Anecdotally, after one scheduling study I performed, we learned that the doctor loved and found his ultimate job satisfaction in conversing with his patients. He could spend 15 minutes discussing mutual topics of interest; his social time was his practice time. The poststudy conversation we had with the physician brought up the concept that he needed to accept responsibility for the type of practice he wanted to have and adjust his income and productivity expectations to meet his practice satisfaction needs.

Most practice management scheduling systems allow physicians to customize their scheduling templates. If, after a scheduling study, we learn that the problem lies with time spent with the patient rather than time wasted waiting for the patient to be roomed or failure to document in real time, it might be beneficial to change the scheduling template. In providing this schedule adjustment, the bottleneck can be minimized and then everyone's satisfaction improves.

When doing these studies, you will find that not every doctor works the same way. So how is it possible that a standard patient schedule will fit every doctor or every practice?

The first task is to break up the individual elements as they relate to the specific practice or doctor. So break up the individual stops that a patient makes once in the front door, such as registration, lab or metabolic measurements, rooming, nurse enters, nurse leaves, doctor enters, doctor leaves, encounter note is completed. Then patient leaves room, patient is at checkout, patient is out the door. Room is cleared, and new patient is in room.

Next, look at the steps the doctor takes. Does she sit in her office to review the note first? Does she then view slides or diagnostics before entering the room? Does she then see the patient face to face? Does she order postvisit testing, such as a blood draw? Does she document while in the room, or back at her desk? Keep in mind that what the doctor does ties up a room and might tie up a medical assistant, so we need to examine how the patient service flow is done. Not each doctor in a practice does these tasks in the same way. All of those variables need to have a time assigned, then be compared with what is scheduled.
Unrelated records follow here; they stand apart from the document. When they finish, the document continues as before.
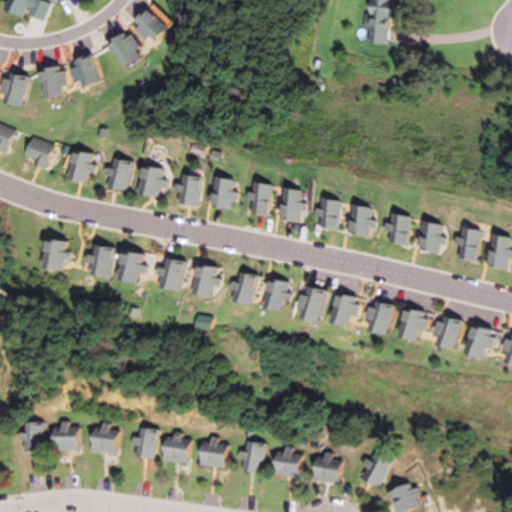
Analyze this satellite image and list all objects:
building: (23, 8)
building: (376, 19)
building: (143, 26)
road: (511, 33)
road: (63, 36)
road: (454, 38)
building: (118, 49)
building: (78, 73)
building: (47, 81)
building: (8, 90)
building: (3, 137)
building: (37, 153)
building: (82, 167)
building: (119, 177)
building: (153, 183)
building: (190, 191)
building: (222, 194)
building: (259, 201)
building: (291, 207)
building: (331, 216)
building: (363, 222)
building: (398, 230)
building: (430, 238)
road: (255, 245)
building: (466, 245)
building: (500, 254)
building: (58, 255)
building: (104, 263)
building: (130, 268)
building: (172, 276)
building: (203, 282)
building: (242, 289)
building: (273, 296)
building: (306, 307)
building: (341, 311)
building: (376, 318)
building: (409, 326)
building: (446, 333)
building: (478, 344)
building: (33, 437)
building: (63, 437)
building: (102, 439)
building: (146, 443)
building: (173, 448)
building: (210, 453)
building: (252, 458)
building: (286, 463)
building: (326, 469)
building: (374, 470)
building: (403, 498)
road: (86, 501)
You might find that some of these elements might not be done in real time and might not be factored into the patient visit. If finishing the encounter note is not done in real time, when is it done?

The chief complaint against this recommendation is that the practice income is dependent upon a certain number of patients to be seen per day. However, it's wise to balance that income-driven template against the amount of energy expended dealing with complaints from everyone. Switching templates makes the small dip in income well worth practice satisfaction. The other option, of course, is for the physician to make a conscious decision that it's worth focusing on more income, and to be less disappointed about chatting less with patients.